Sunday, May 13, 2012

what`s between the grave of God and the Iron Throne

Inspiration for the things I`d like to share in reaction to this week`s reading , came first from the excerpts of Melville`s journey diaries to the Holy Land that were published translated in "Ha`aretz" for Independence Day, and second from "Game of Thrones".
What captured my attention was the somewhat astonished complaint towards maintenance issues at the doorstep of the church in Jerusalem, expressed in words I now re-translate and rephrase: here is the place where one of the most well known incarnations of God is buried, and you would never guess that from the look of all the garbage and dirt at the door.
 Melville is assuming an amount of Christian pluralism, by not demanding recognition of the full meaning, the amount of holiness this place is supposed to hold; instead it looks like he is simply criticizing from the point of view of just anyone who belongs to the western culture and steps on this place. He doesn`t blame Muslims for not holding same religious belief, as he himself probably does not hold them anymore.
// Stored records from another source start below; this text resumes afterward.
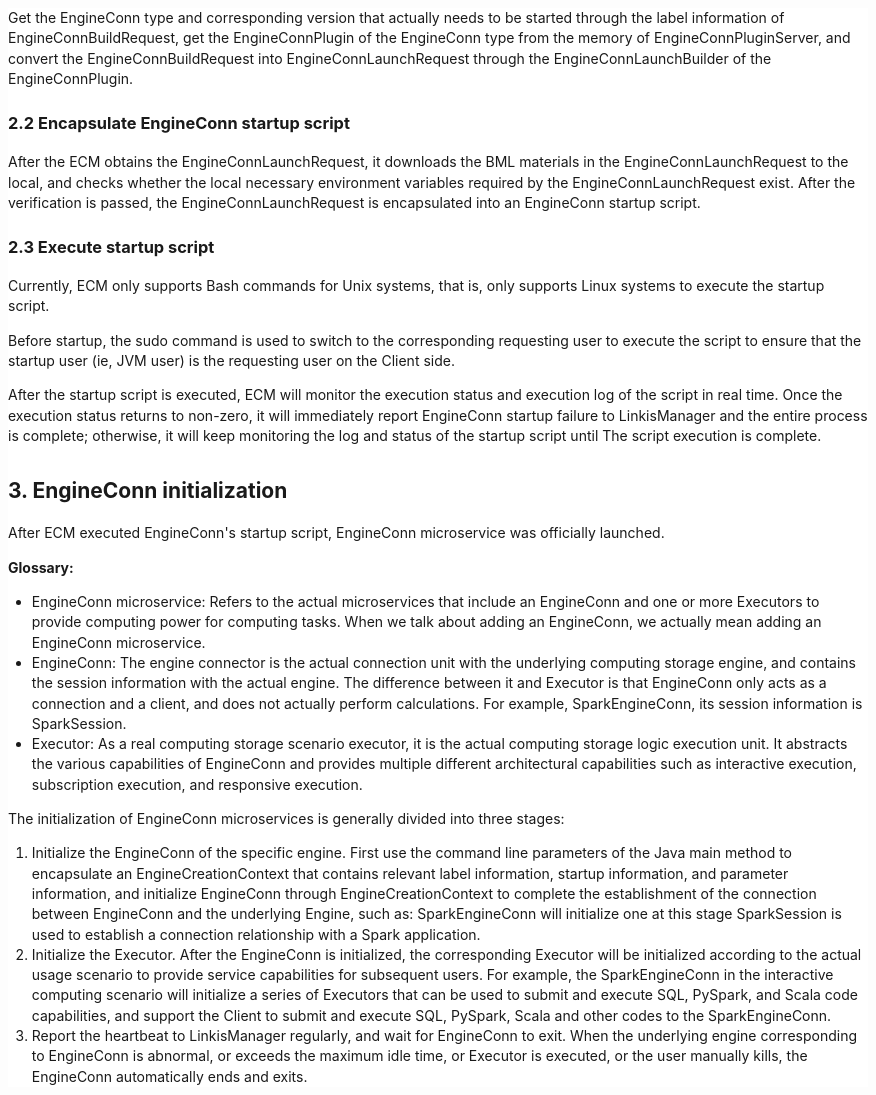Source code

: Get the EngineConn type and corresponding version that actually needs to be started through the label information of EngineConnBuildRequest, get the EngineConnPlugin of the EngineConn type from the memory of EngineConnPluginServer, and convert the EngineConnBuildRequest into EngineConnLaunchRequest through the EngineConnLaunchBuilder of the EngineConnPlugin.

### 2.2 Encapsulate EngineConn startup script

After the ECM obtains the EngineConnLaunchRequest, it downloads the BML materials in the EngineConnLaunchRequest to the local, and checks whether the local necessary environment variables required by the EngineConnLaunchRequest exist. After the verification is passed, the EngineConnLaunchRequest is encapsulated into an EngineConn startup script.

### 2.3 Execute startup script

Currently, ECM only supports Bash commands for Unix systems, that is, only supports Linux systems to execute the startup script.

Before startup, the sudo command is used to switch to the corresponding requesting user to execute the script to ensure that the startup user (ie, JVM user) is the requesting user on the Client side.

After the startup script is executed, ECM will monitor the execution status and execution log of the script in real time. Once the execution status returns to non-zero, it will immediately report EngineConn startup failure to LinkisManager and the entire process is complete; otherwise, it will keep monitoring the log and status of the startup script until The script execution is complete.

## 3. EngineConn initialization

After ECM executed EngineConn's startup script, EngineConn microservice was officially launched.

**Glossary:**

- EngineConn microservice: Refers to the actual microservices that include an EngineConn and one or more Executors to provide computing power for computing tasks. When we talk about adding an EngineConn, we actually mean adding an EngineConn microservice.
- EngineConn: The engine connector is the actual connection unit with the underlying computing storage engine, and contains the session information with the actual engine. The difference between it and Executor is that EngineConn only acts as a connection and a client, and does not actually perform calculations. For example, SparkEngineConn, its session information is SparkSession.
- Executor: As a real computing storage scenario executor, it is the actual computing storage logic execution unit. It abstracts the various capabilities of EngineConn and provides multiple different architectural capabilities such as interactive execution, subscription execution, and responsive execution.

The initialization of EngineConn microservices is generally divided into three stages:

1. Initialize the EngineConn of the specific engine. First use the command line parameters of the Java main method to encapsulate an EngineCreationContext that contains relevant label information, startup information, and parameter information, and initialize EngineConn through EngineCreationContext to complete the establishment of the connection between EngineConn and the underlying Engine, such as: SparkEngineConn will initialize one at this stage SparkSession is used to establish a connection relationship with a Spark application.
2. Initialize the Executor. After the EngineConn is initialized, the corresponding Executor will be initialized according to the actual usage scenario to provide service capabilities for subsequent users. For example, the SparkEngineConn in the interactive computing scenario will initialize a series of Executors that can be used to submit and execute SQL, PySpark, and Scala code capabilities, and support the Client to submit and execute SQL, PySpark, Scala and other codes to the SparkEngineConn.
3. Report the heartbeat to LinkisManager regularly, and wait for EngineConn to exit. When the underlying engine corresponding to EngineConn is abnormal, or exceeds the maximum idle time, or Executor is executed, or the user manually kills, the EngineConn automatically ends and exits.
 The place where God is buried is an equivalent to the Iron Throne, by the fact  that the  Arabs of Jerusalem, in Melville`s view,  are like the Dothrakis in this manner: not a so much a religious otherness, but definitely a cultural one. Outsiders to civilization, naively surrounding the center of the world in some respect, but still would not know a thing about that, ignorantly deteriorating it to the savage degree of themselves. Melville is trying to hold both sides, civilized and barbaric as he sees them, at the same time, like Ishmael, through this image of Muslim Arab as measure of otherness.